Slovenia joined the Eurozone in 2007, went on a borrowing binge that blind bond buyers eagerly made possible, dousing some of its two million people with riches, creating a real estate bubble that has since burst, and driving up its external debt by 110%. And in October, it may go bankrupt, admitted Prime Minister Janez Jansa. Because borrowing binges can last only so long if you can’t print your own money. The sixth Eurozone country, of seventeen, to need a bailout. But it’s just a speck, compared to Spain, which will strain the bailout funds, and Italy, which is too large to get bailed out. The other option is the European Central Bank. Its printing press—the one it is not supposed to have—could easily bail out the once blind but now seeing bondholders. As in all bailouts, workers and taxpayers would get a haircut. And in Germany, the debate itself may tear up the Eurozone—just as its economy is tanking.
New car sales in Germany had been holding up well through June—a miracle in face of the fiasco playing out in the Eurozone’s auto industry. But they caved in July; and instead of miraculously recovering in August, they caved again: down 4.7% from August 2011 and down 8.6% from July. Ominously, sales of medium-heavy and heavy trucks, a thermometer of the business investment climate, fell off a cliff: -18.8% for trucks over 12 metric tons, -15.1% for trucks over 20 tons, and -9.4% for tractors (now down 5% for the year!).
Retail sales, which had been on a roll through May, stalled in June, and skidded in July. Early indications are even worse for August: retailers’ negative sentiment worsened for the fourth month in a row.

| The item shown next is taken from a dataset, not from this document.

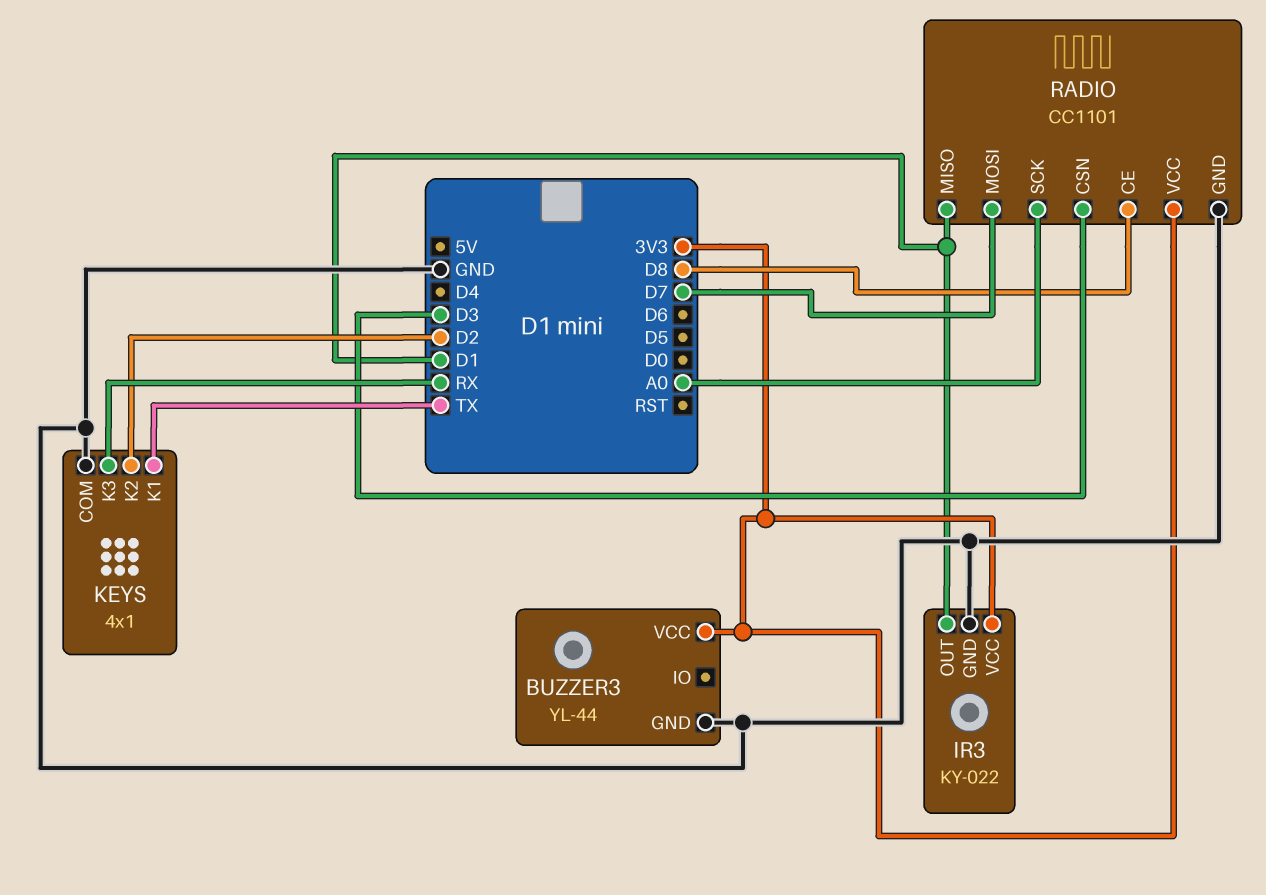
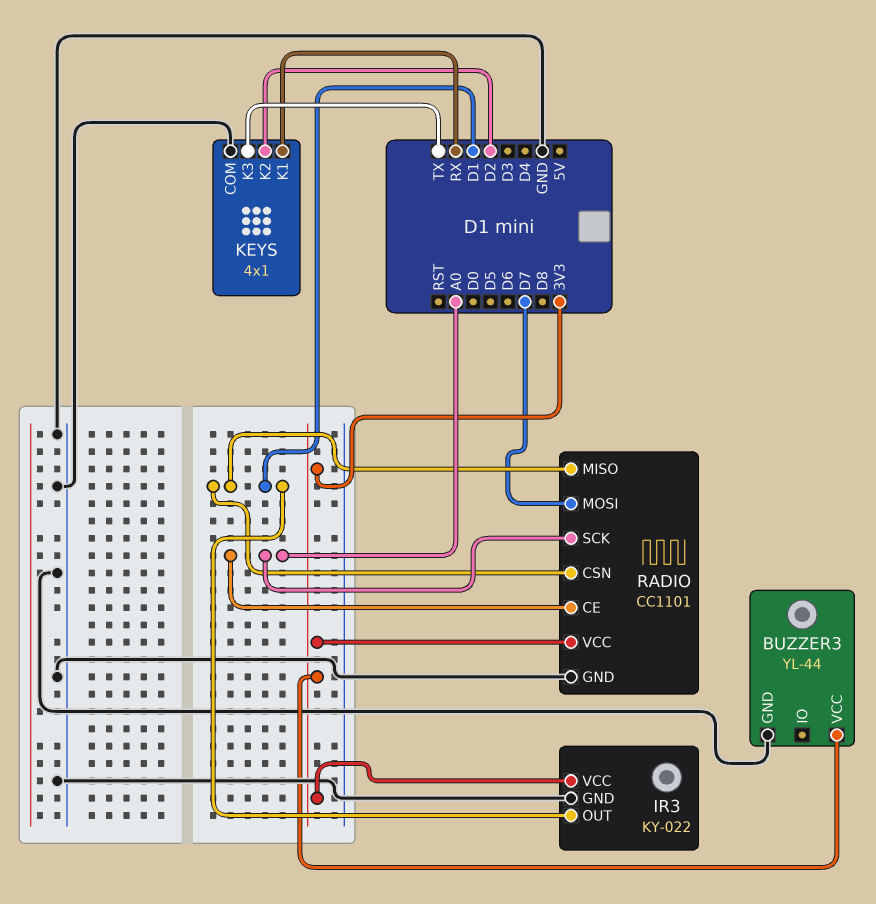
KEYS pin K1: TX -> RX
KEYS pin K3: RX -> TX
RADIO pin CE: D8 -> A0
RADIO pin CSN: D3 -> D1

They suffered from a nasty margin squeeze, given the dual pressures of wholesale price inflation that “increased sharply,” and heavy discounting, as Germans struggle to make ends meet [read…. The “Pauperization of Europe”].
And manufacturing, the vaunted engine of the German economy, after a rout in July, was hit by another “deterioration in business conditions” in August. It recorded the fifth month in a row of job losses. And export orders plummeted at the “steepest rate since April 2009.”